++++ THE RECORDS

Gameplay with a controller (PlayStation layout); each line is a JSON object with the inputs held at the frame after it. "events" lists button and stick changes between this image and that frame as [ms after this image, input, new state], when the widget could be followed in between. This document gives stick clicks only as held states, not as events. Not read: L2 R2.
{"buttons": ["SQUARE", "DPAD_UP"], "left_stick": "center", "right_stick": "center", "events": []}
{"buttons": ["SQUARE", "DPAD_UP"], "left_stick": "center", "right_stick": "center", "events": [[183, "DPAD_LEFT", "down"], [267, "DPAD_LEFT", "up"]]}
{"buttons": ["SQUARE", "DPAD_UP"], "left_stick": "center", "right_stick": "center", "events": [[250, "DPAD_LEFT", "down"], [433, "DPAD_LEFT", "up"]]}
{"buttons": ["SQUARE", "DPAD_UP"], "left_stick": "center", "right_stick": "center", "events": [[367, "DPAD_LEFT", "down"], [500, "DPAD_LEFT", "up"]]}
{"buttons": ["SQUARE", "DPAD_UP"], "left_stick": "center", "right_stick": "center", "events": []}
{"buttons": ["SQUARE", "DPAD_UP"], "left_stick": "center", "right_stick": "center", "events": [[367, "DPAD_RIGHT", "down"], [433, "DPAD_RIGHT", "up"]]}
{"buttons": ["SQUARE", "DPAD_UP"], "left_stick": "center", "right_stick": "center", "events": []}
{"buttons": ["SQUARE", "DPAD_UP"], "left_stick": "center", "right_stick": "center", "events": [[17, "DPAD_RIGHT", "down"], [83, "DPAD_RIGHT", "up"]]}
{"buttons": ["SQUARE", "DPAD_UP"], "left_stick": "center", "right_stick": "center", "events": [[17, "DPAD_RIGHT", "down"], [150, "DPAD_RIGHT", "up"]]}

++++++++

▶ **ASSIGNMENT**
Across all the lines of the data, count those that include the word "down" and reply with that number only.

▶ **ANSWER BOX**
6